= AIM OF THE EXERCISE =
Count the lines in the listing below that contain the string "months". Reply with the number alone.

┌──

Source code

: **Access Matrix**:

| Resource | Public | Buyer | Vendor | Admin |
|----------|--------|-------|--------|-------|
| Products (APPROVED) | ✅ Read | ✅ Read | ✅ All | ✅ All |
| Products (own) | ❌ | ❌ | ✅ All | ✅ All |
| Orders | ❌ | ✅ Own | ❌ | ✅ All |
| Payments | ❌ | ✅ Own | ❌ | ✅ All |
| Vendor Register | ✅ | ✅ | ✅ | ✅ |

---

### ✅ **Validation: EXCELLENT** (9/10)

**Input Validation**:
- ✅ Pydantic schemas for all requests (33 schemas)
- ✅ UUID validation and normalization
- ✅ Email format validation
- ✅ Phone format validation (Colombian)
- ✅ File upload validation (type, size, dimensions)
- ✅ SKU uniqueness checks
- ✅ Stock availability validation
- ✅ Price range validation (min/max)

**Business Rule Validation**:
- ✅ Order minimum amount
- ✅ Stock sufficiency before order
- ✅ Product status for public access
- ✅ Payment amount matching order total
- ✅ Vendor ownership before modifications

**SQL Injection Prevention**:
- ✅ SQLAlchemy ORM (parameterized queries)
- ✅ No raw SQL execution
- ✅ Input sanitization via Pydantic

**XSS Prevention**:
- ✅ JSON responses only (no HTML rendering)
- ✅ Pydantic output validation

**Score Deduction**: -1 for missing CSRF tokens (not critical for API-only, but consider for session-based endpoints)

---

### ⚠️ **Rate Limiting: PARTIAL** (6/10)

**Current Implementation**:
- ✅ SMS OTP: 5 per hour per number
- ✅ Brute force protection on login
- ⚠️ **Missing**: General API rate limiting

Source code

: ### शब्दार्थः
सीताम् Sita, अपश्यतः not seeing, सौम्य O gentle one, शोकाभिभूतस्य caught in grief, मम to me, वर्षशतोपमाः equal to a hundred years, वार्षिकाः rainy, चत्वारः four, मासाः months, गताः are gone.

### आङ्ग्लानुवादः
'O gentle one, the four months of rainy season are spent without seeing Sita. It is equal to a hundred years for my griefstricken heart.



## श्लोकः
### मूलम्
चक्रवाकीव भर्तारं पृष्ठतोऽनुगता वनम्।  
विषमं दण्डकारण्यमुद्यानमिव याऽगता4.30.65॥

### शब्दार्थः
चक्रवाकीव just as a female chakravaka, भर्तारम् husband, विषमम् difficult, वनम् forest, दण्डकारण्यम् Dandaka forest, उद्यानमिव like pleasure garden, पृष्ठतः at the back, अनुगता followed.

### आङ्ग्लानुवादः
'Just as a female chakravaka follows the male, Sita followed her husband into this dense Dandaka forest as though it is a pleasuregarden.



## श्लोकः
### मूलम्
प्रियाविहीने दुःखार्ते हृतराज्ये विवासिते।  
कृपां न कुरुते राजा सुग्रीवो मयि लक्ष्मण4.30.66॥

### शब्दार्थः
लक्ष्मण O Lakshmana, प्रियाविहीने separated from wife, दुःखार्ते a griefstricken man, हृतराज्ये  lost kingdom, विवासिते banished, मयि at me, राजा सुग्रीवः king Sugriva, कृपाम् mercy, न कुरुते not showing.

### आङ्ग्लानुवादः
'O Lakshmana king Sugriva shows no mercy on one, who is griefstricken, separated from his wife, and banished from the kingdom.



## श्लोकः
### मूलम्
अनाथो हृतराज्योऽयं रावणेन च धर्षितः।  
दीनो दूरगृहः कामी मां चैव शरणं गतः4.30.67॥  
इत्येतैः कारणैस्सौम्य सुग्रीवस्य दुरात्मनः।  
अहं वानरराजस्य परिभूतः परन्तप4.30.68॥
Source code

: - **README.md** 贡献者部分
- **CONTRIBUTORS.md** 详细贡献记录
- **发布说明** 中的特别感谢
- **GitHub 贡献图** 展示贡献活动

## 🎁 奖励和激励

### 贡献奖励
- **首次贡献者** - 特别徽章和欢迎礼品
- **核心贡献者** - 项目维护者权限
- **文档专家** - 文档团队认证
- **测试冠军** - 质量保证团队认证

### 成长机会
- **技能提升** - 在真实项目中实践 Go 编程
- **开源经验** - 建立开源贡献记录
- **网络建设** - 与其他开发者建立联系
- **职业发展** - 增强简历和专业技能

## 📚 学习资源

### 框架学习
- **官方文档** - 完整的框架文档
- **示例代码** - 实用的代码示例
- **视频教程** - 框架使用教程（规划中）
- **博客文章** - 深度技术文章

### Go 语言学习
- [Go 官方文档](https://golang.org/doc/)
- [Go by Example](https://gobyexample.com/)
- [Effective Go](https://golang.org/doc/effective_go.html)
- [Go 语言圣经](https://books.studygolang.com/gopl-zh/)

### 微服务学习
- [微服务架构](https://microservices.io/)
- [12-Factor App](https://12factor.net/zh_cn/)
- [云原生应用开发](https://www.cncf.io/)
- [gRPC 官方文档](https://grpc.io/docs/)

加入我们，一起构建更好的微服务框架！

└──

= EXERCISE OUTPUT =
2